◆ Task to complete
Each record below must be reproduced exactly as it reads, with its images omitted.

Document layout detection data
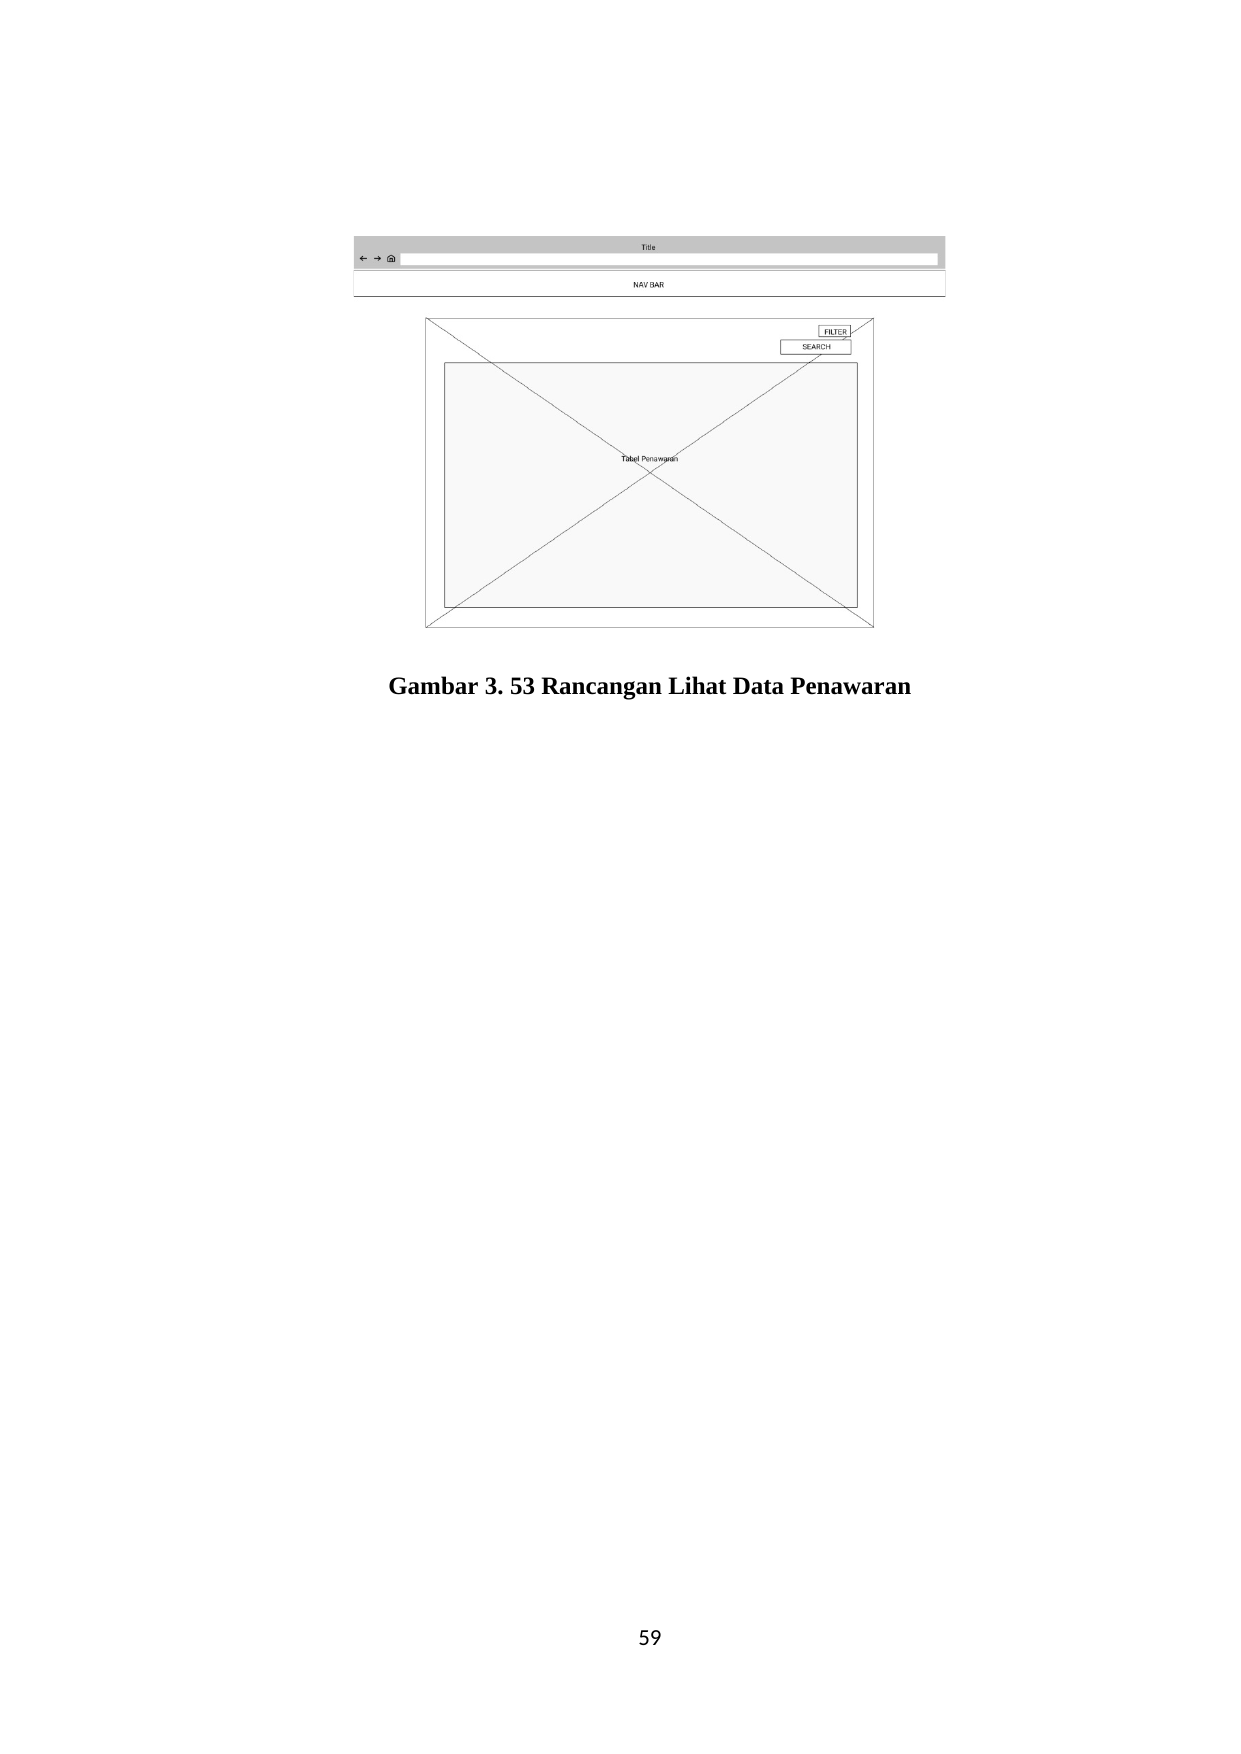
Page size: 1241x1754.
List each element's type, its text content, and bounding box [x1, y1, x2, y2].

text Gambar 3. 53 Rancangan Lihat Data Penawaran [236, 671, 1063, 700]
picture [353, 236, 946, 657]
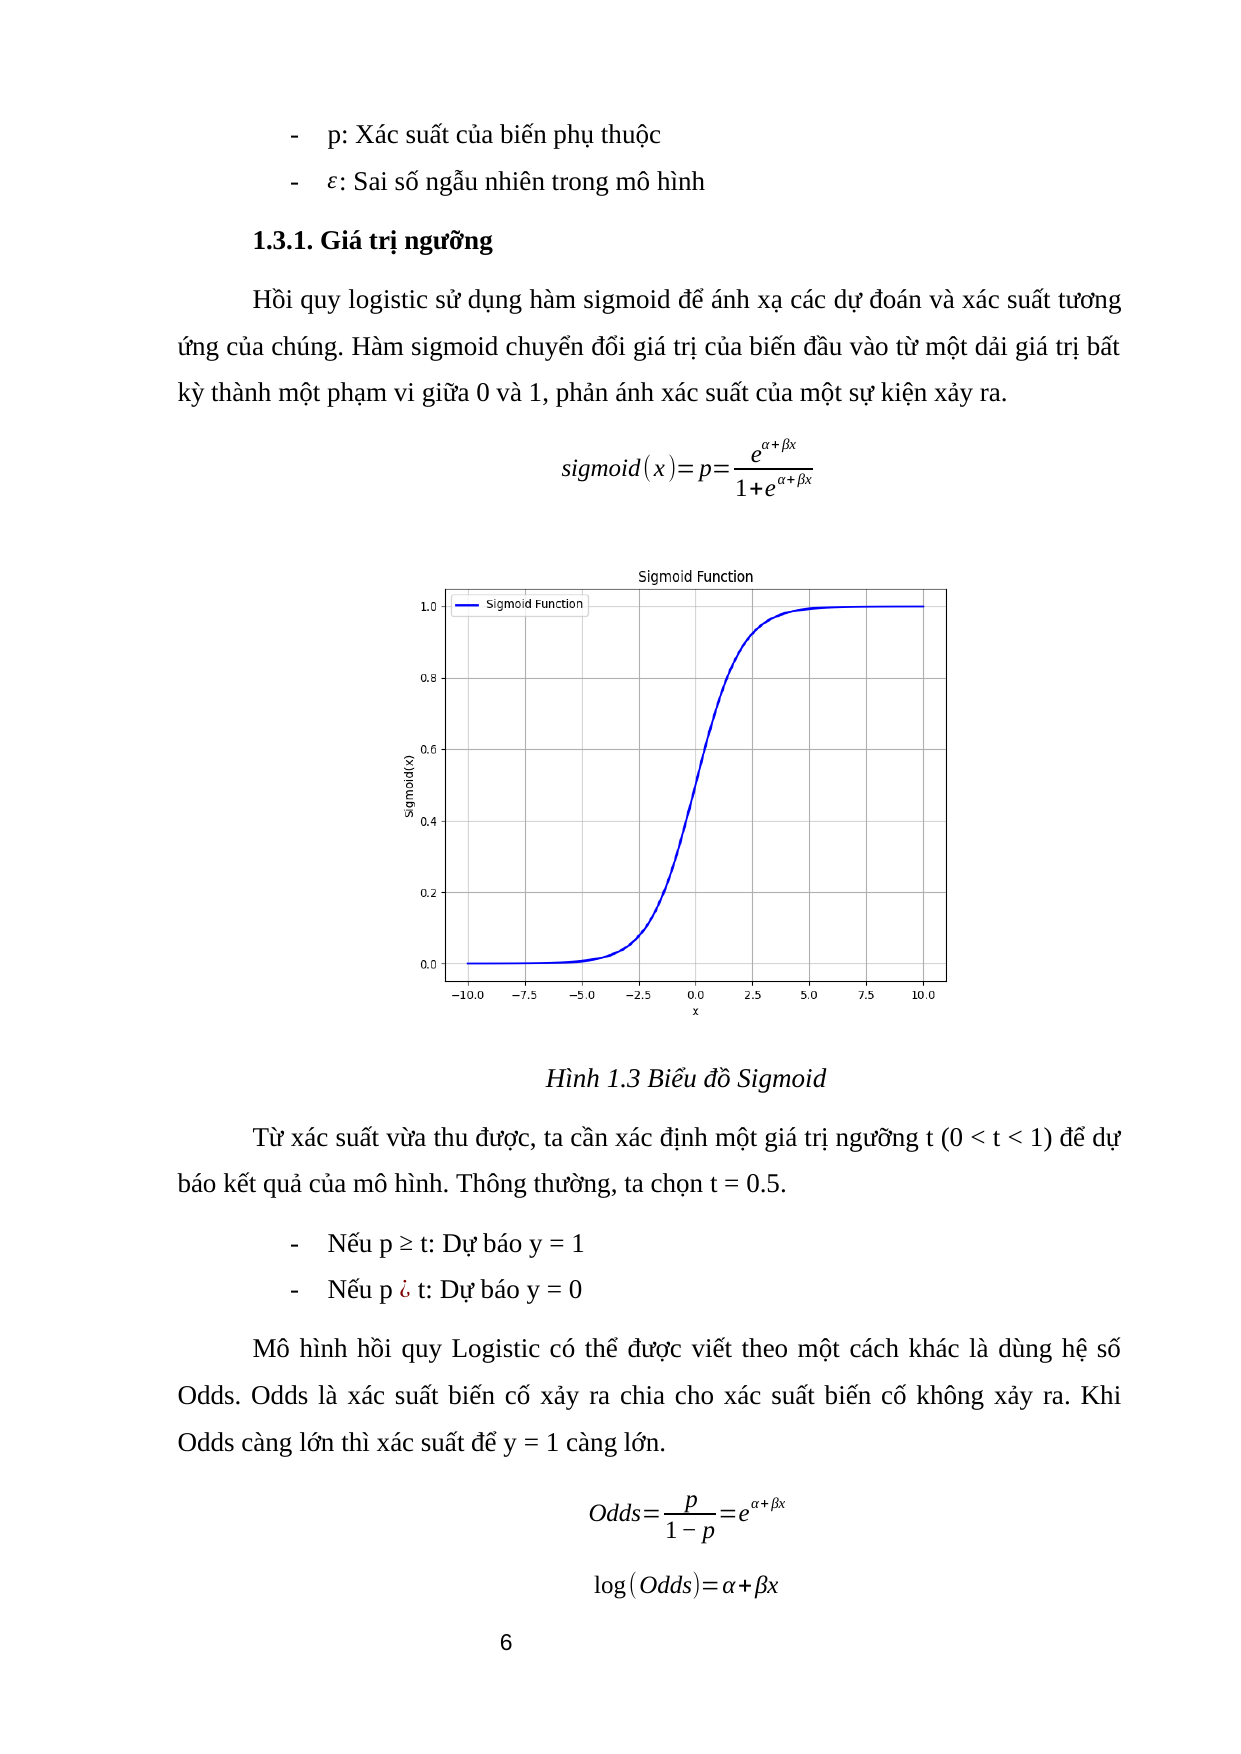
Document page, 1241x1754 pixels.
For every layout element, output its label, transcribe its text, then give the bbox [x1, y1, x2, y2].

text Từ xác suất vừa thu được, ta cần xác định một giá trị ngưỡng t (0 < t < 1) để dự báo kết quả của mô hình. Thông thường, ta chọn t = 0.5. [177, 1121, 1122, 1199]
picture [364, 527, 1010, 1037]
list p: Xác suất của biến phụ thuộc [290, 118, 1122, 149]
text Hồi quy logistic sử dụng hàm sigmoid để ánh xạ các dự đoán và xác suất tương ứng của chúng. Hàm sigmoid chuyển đổi giá trị của biến đầu vào từ một dải giá trị bất kỳ thành một phạm vi giữa 0 và 1, phản ánh xác suất của một sự kiện xảy ra. [177, 283, 1122, 408]
text Mô hình hồi quy Logistic có thể được viết theo một cách khác là dùng hệ số Odds. Odds là xác suất biến cố xảy ra chia cho xác suất biến cố không xảy ra. Khi Odds càng lớn thì xác suất để y = 1 càng lớn. [177, 1333, 1122, 1457]
list : Sai số ngẫu nhiên trong mô hình [290, 165, 1122, 196]
list Nếu p t: Dự báo y = 1 [290, 1227, 1122, 1258]
text Hình 1.3 Biểu đồ Sigmoid [252, 1062, 1122, 1093]
list Nếu p t: Dự báo y = 0 [290, 1273, 1122, 1304]
subtitle 1.3.1. Giá trị ngưỡng [252, 224, 1122, 255]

◆ Reply to the exercise
Page size: 1241x1754.
List each element's type, its text content, and bounding box [x1, y1, x2, y2].

text Gambar 3. 53 Rancangan Lihat Data Penawaran [236, 671, 1063, 700]
picture [353, 236, 946, 657]
Document page, 1241x1754 pixels.
For every layout element, output its label, transcribe its text, then give the bbox [x1, y1, x2, y2].

text Từ xác suất vừa thu được, ta cần xác định một giá trị ngưỡng t (0 < t < 1) để dự báo kết quả của mô hình. Thông thường, ta chọn t = 0.5. [177, 1121, 1122, 1199]
picture [364, 527, 1010, 1037]
list p: Xác suất của biến phụ thuộc [290, 118, 1122, 149]
text Hồi quy logistic sử dụng hàm sigmoid để ánh xạ các dự đoán và xác suất tương ứng của chúng. Hàm sigmoid chuyển đổi giá trị của biến đầu vào từ một dải giá trị bất kỳ thành một phạm vi giữa 0 và 1, phản ánh xác suất của một sự kiện xảy ra. [177, 283, 1122, 408]
text Mô hình hồi quy Logistic có thể được viết theo một cách khác là dùng hệ số Odds. Odds là xác suất biến cố xảy ra chia cho xác suất biến cố không xảy ra. Khi Odds càng lớn thì xác suất để y = 1 càng lớn. [177, 1333, 1122, 1457]
list : Sai số ngẫu nhiên trong mô hình [290, 165, 1122, 196]
list Nếu p t: Dự báo y = 1 [290, 1227, 1122, 1258]
text Hình 1.3 Biểu đồ Sigmoid [252, 1062, 1122, 1093]
list Nếu p t: Dự báo y = 0 [290, 1273, 1122, 1304]
subtitle 1.3.1. Giá trị ngưỡng [252, 224, 1122, 255]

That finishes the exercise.